As I sit here, thinking of what I was going to say this week, I received some personal news. I won’t give away too many details but it’s a bad illness and it’s happening to a family member. It’s amazing how one item of bad news can instantly wreck an entire week of progress but here I am. In life, we all must sometimes have to deal with bad moments. How we choose to handle the adversity that we come across is up to us. I had really struggled with deciding if I wanted to talk about this or leave the laptop until I felt like writing. However, we can’t let life dictate what we do and how we do it. Sometimes, you will make a decision that leaves your stomach in knots. Other times, you will be faced with a decision without knowing the outcome until days later.

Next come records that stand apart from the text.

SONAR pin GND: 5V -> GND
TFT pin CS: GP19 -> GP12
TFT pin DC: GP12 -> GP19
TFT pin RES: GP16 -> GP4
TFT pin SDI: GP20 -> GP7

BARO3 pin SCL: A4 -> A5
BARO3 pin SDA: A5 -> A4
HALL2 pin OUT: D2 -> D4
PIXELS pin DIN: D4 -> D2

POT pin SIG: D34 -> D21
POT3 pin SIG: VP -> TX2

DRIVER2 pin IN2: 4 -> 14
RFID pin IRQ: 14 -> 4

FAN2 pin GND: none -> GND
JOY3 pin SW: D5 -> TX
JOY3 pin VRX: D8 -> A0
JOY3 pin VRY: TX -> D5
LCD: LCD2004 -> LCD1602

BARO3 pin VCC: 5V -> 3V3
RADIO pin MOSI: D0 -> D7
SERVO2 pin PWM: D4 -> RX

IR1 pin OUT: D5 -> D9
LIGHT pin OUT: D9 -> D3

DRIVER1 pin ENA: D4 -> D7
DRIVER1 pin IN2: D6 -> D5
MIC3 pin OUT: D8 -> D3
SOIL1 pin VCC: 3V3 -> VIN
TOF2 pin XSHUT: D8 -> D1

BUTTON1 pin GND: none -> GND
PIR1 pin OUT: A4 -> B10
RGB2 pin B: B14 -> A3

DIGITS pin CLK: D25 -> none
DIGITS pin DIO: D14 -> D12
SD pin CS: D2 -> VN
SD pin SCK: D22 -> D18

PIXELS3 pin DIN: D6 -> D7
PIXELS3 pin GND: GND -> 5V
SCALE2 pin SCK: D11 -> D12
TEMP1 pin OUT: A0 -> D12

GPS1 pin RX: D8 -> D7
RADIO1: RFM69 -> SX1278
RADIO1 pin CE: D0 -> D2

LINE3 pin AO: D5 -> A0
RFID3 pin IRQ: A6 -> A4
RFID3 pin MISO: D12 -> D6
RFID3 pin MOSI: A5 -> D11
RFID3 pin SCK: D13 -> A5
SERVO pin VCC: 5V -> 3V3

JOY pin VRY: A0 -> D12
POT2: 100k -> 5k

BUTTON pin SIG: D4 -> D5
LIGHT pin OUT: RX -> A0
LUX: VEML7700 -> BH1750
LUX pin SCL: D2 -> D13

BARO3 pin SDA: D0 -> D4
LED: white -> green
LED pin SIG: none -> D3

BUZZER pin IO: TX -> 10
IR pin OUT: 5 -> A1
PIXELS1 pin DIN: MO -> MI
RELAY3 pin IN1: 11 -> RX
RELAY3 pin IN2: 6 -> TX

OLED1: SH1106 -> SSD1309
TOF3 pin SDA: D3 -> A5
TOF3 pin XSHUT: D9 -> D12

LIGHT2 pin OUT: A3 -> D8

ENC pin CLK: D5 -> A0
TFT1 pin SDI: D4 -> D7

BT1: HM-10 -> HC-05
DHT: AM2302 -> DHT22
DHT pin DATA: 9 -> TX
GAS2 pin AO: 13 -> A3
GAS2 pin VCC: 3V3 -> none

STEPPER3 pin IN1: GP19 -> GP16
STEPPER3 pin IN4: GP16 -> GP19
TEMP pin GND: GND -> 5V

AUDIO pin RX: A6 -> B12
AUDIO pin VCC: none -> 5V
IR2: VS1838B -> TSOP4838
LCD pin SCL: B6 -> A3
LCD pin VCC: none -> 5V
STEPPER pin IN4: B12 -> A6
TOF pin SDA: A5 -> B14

In these times, this is where the mind loves to throw all kinds of hypothetical situations at you, don’t let it. Worrying over things that you have no control over will never help you, take it from someone who did for 30 years. Another piece of advice I have is to let go of grudges. Most of the time, the other party has no idea what the grudge was about and you’ll end up feeling like an idiot. Life might be short but that doesn’t mean that you can’t start living the one you should be today. It’s important that we never get so caught up in our worlds that we forget to let other people into ours. It might feel great to write someone out of life but it can come back to bite you. If someone is holding you back and is genuinely a bad influence, that is another story. However, too often people write off family and friends, over silly squabbles that are meaningless.
At first, you go a few days without talking to that person and you become used it. Before you know it, five years has gone by and that relationship has soured to a point that is beyond repair. I’ll tell you this, swallowing your pride for five minutes is much easier than carrying a grudge forever, those things can get heavy! One of the best pieces of advice I ever got actually came in the form of an argument with my wife, as odd as that sounds. We were going through a rough patch, as is normal in the first year of marriage. Beyond the usual storm of cursing that we would have, she had told me that I always shut myself off from the world. I was taken aback by her comment, immediately shrugging it off but it got to me. After we had patched things up, I was still thinking about the words that she had said earlier. As I began to do an inventory over the people that I had talked in the last month, I found out there weren’t many.
Plans I had let carry over into the next weekend turned into things that never happened. My way to motivate you this week is by telling you to reach out. Whether it be a family member you haven’t spoken to, a friend that you blew off once too many times, whatever your situation is, just reach out to someone. I’ve been where you are now and it isn’t a good way to live, it will catch up with you. Take a few minutes out of your day and call someone you haven’t in a while. At first, you will feel nervous and hate me for telling you to do this, that’s okay. I promise, by reaching out to one person today that you previously shut out, you will feel much better.